Netanyahu d'Israël regarde l'Iran après ses triomphes sur le Hamas, le Hezbollah et la Syrie

Samia Nakhoul - Reuters - 20/12
2025 sera une année de comptes à rendre pour le Premier ministre israélien Benjamin Netanyahu et l'Iran, l'ennemi juré de son pays.
  • Netanyahu d'Israël vise les ambitions nucléaires de l'Iran
  • Israël maintiendra son contrôle militaire sur Gaza après le cessez-le-feu
  • La chute d’Assad affaiblit l’Iran et renforce la domination régionale d’Israël
  • Le retour de Trump pourrait favoriser les objectifs stratégiques de Netanyahu
  • Aucune perspective pour un État palestinien après la guerre à Gaza
DUBAI, 20 décembre (Reuters) - 2025 sera l'année des comptes pour le Premier ministre israélien Benjamin Netanyahu et l'Iran, l'ennemi juré de son pays.
Le vétéran dirigeant israélien est prêt à consolider ses objectifs stratégiques : renforcer son contrôle militaire sur Gaza, contrecarrer les ambitions nucléaires de l’Iran et capitaliser sur le démantèlement des alliés de Téhéran – le Hamas palestinien, le Hezbollah libanais et le renversement du président syrien Bashar al-Assad.
L’effondrement d’Assad, l’élimination des principaux dirigeants du Hamas et du Hezbollah et la destruction de leur structure militaire marquent une succession de victoires monumentales pour Netanyahu.
Sans la Syrie, les alliances entretenues par Téhéran depuis des décennies se sont effondrées.
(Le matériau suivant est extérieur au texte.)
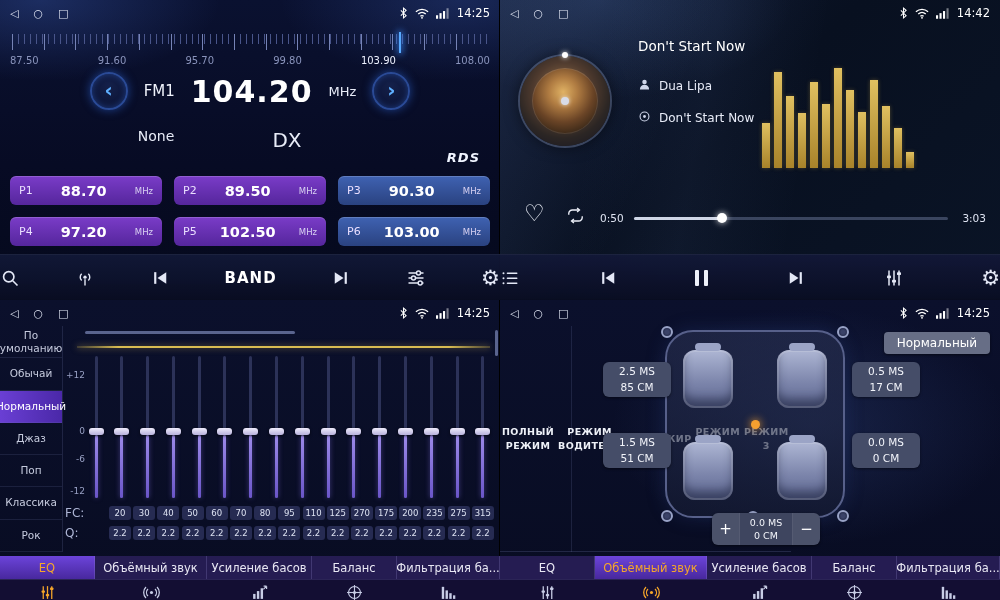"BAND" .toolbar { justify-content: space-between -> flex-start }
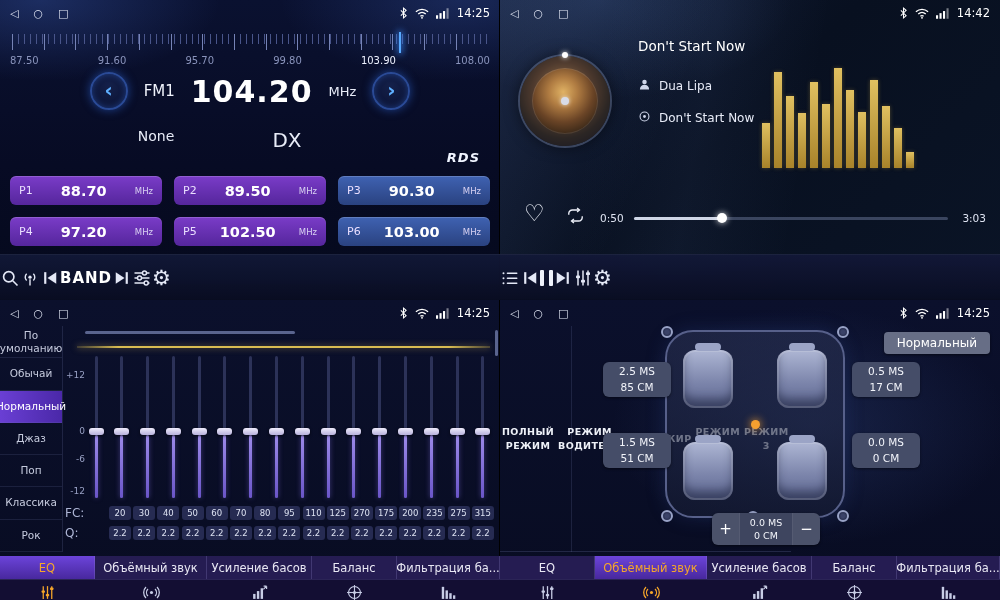"270" span.chip { text: 270 -> 280 }
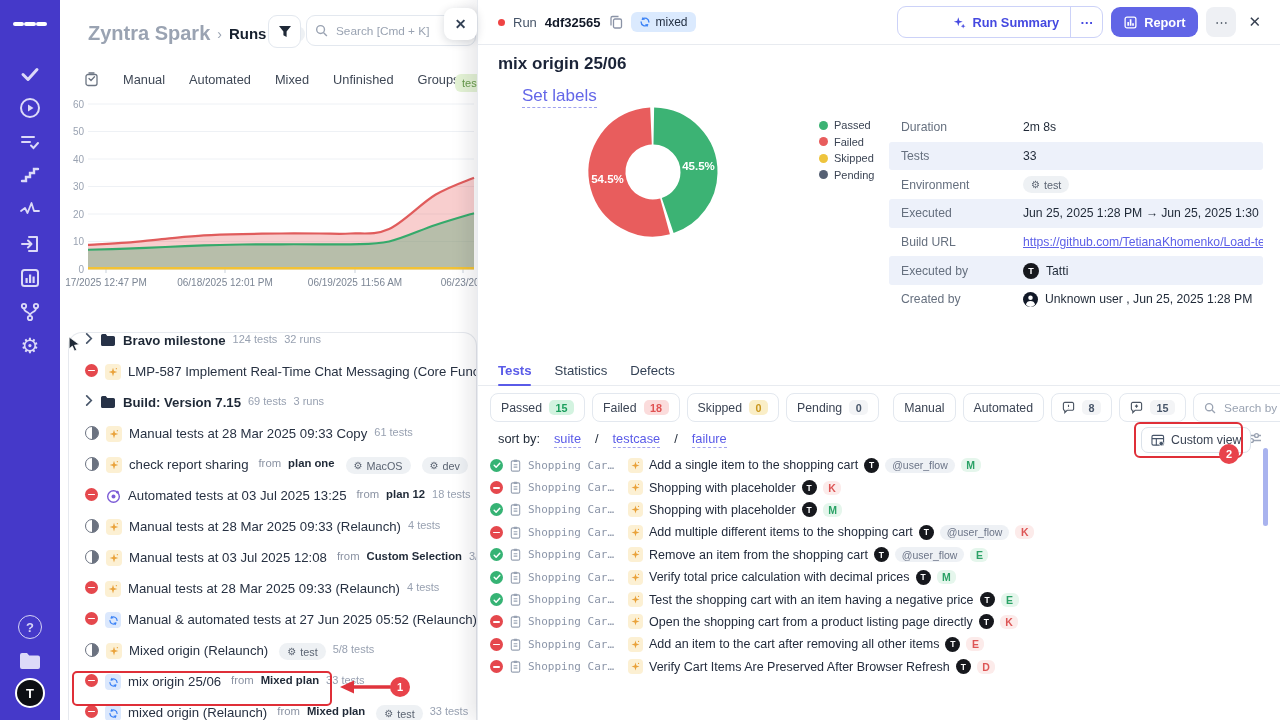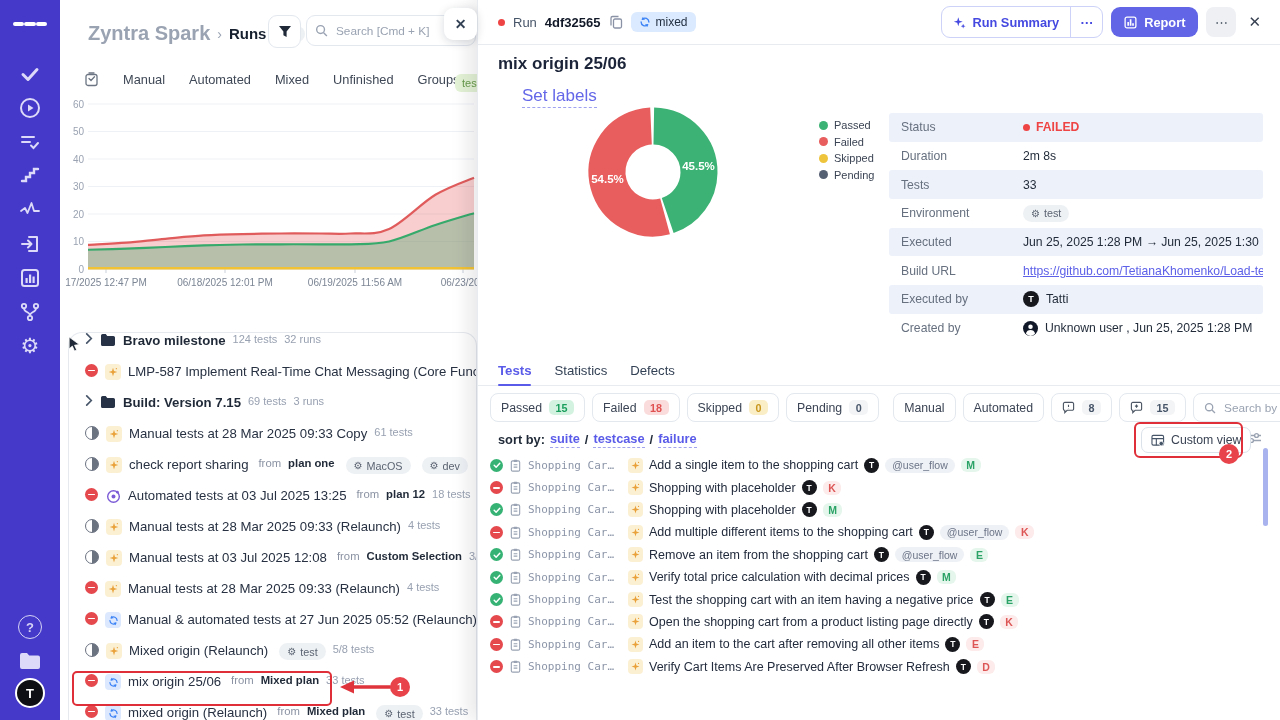"Run Summary" .btn-summary { padding-left: none -> 44px }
À mesure que l’influence de l’Iran s’affaiblit, Israël apparaît comme la puissance dominante de la région.
Netanyahu est prêt à se concentrer sur les ambitions nucléaires et le programme de missiles de l’Iran, en mettant l’accent sans relâche sur le démantèlement et la neutralisation de ces menaces stratégiques contre Israël.
Selon les observateurs du Moyen-Orient, l’Iran est confronté à un choix difficile : soit poursuivre son programme d’enrichissement nucléaire, soit réduire ses activités nucléaires et accepter des négociations.
"L'Iran est très vulnérable à une attaque israélienne, en particulier contre son programme nucléaire", a déclaré Joost R. Hiltermann, directeur du programme Moyen-Orient et Afrique du Nord de l'International Crisis Group. "Je ne serais pas surpris si Israël le faisait, mais cela ne supprime pas l'Iran."
"S'ils (les Iraniens) ne reculent pas, Trump et Netanyahu pourraient frapper, puisque rien ne les empêche désormais", a déclaré l'analyste palestinien Ghassan al-Khatib, faisant référence au président élu Donald Trump. Khatib a fait valoir que les dirigeants iraniens, ayant fait preuve de pragmatisme dans le passé, pourraient être disposés à faire des compromis pour éviter une confrontation militaire.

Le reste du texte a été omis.